DATASET Start Marker
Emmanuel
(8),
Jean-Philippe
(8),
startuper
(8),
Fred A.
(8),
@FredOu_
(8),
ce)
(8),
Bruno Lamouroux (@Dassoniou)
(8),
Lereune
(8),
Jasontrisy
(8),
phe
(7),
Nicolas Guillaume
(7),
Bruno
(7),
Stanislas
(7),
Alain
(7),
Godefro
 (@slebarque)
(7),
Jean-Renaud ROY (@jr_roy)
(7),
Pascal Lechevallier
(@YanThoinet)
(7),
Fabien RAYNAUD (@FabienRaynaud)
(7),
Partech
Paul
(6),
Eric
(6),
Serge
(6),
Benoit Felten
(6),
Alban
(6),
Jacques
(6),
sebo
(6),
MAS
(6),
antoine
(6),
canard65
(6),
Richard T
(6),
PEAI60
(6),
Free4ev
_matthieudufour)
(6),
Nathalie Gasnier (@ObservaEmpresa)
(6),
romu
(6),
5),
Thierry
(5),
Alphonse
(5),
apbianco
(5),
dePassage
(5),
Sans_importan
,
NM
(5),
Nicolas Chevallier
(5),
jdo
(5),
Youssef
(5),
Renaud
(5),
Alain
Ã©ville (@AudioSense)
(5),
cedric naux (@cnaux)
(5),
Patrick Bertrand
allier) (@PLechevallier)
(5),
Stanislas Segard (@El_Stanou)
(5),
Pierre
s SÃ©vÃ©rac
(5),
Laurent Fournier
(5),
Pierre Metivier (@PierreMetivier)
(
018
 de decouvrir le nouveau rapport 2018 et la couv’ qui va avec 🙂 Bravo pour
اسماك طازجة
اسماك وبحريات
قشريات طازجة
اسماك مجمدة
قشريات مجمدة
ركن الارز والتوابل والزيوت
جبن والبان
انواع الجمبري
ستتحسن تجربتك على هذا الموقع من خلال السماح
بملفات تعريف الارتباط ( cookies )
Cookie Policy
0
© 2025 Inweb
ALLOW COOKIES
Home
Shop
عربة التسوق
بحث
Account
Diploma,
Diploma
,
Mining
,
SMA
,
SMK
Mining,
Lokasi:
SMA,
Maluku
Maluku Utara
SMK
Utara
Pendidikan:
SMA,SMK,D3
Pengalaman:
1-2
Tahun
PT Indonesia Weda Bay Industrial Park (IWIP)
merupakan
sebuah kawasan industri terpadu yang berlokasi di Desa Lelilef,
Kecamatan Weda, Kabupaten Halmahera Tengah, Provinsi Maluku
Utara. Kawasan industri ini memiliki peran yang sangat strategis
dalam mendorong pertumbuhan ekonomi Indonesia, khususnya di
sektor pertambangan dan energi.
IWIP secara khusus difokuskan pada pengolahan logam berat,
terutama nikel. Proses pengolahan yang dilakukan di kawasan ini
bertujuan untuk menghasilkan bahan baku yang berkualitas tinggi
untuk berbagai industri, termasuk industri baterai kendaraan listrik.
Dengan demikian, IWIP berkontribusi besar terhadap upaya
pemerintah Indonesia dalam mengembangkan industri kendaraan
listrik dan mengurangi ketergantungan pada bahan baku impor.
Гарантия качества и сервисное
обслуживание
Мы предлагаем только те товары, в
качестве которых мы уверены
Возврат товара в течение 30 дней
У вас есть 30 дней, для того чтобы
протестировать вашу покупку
DATASET End Marker
# WHAT YOU SHOULD DO
All entries are to be reproduced verbatim, with none omitted.

# FINISHED TASK
Emmanuel
(8),
Jean-Philippe
(8),
startuper
(8),
Fred A.
(8),
@FredOu_
(8),
ce)
(8),
Bruno Lamouroux (@Dassoniou)
(8),
Lereune
(8),
Jasontrisy
(8),
phe
(7),
Nicolas Guillaume
(7),
Bruno
(7),
Stanislas
(7),
Alain
(7),
Godefro
 (@slebarque)
(7),
Jean-Renaud ROY (@jr_roy)
(7),
Pascal Lechevallier
(@YanThoinet)
(7),
Fabien RAYNAUD (@FabienRaynaud)
(7),
Partech
Paul
(6),
Eric
(6),
Serge
(6),
Benoit Felten
(6),
Alban
(6),
Jacques
(6),
sebo
(6),
MAS
(6),
antoine
(6),
canard65
(6),
Richard T
(6),
PEAI60
(6),
Free4ev
_matthieudufour)
(6),
Nathalie Gasnier (@ObservaEmpresa)
(6),
romu
(6),
5),
Thierry
(5),
Alphonse
(5),
apbianco
(5),
dePassage
(5),
Sans_importan
,
NM
(5),
Nicolas Chevallier
(5),
jdo
(5),
Youssef
(5),
Renaud
(5),
Alain
Ã©ville (@AudioSense)
(5),
cedric naux (@cnaux)
(5),
Patrick Bertrand
allier) (@PLechevallier)
(5),
Stanislas Segard (@El_Stanou)
(5),
Pierre
s SÃ©vÃ©rac
(5),
Laurent Fournier
(5),
Pierre Metivier (@PierreMetivier)
(
018
 de decouvrir le nouveau rapport 2018 et la couv’ qui va avec 🙂 Bravo pour
اسماك طازجة
اسماك وبحريات
قشريات طازجة
اسماك مجمدة
قشريات مجمدة
ركن الارز والتوابل والزيوت
جبن والبان
انواع الجمبري
ستتحسن تجربتك على هذا الموقع من خلال السماح
بملفات تعريف الارتباط ( cookies )
Cookie Policy
0
© 2025 Inweb
ALLOW COOKIES
Home
Shop
عربة التسوق
بحث
Account
Diploma,
Diploma
,
Mining
,
SMA
,
SMK
Mining,
Lokasi:
SMA,
Maluku
Maluku Utara
SMK
Utara
Pendidikan:
SMA,SMK,D3
Pengalaman:
1-2
Tahun
PT Indonesia Weda Bay Industrial Park (IWIP)
merupakan
sebuah kawasan industri terpadu yang berlokasi di Desa Lelilef,
Kecamatan Weda, Kabupaten Halmahera Tengah, Provinsi Maluku
Utara. Kawasan industri ini memiliki peran yang sangat strategis
dalam mendorong pertumbuhan ekonomi Indonesia, khususnya di
sektor pertambangan dan energi.
IWIP secara khusus difokuskan pada pengolahan logam berat,
terutama nikel. Proses pengolahan yang dilakukan di kawasan ini
bertujuan untuk menghasilkan bahan baku yang berkualitas tinggi
untuk berbagai industri, termasuk industri baterai kendaraan listrik.
Dengan demikian, IWIP berkontribusi besar terhadap upaya
pemerintah Indonesia dalam mengembangkan industri kendaraan
listrik dan mengurangi ketergantungan pada bahan baku impor.
Гарантия качества и сервисное
обслуживание
Мы предлагаем только те товары, в
качестве которых мы уверены
Возврат товара в течение 30 дней
У вас есть 30 дней, для того чтобы
протестировать вашу покупку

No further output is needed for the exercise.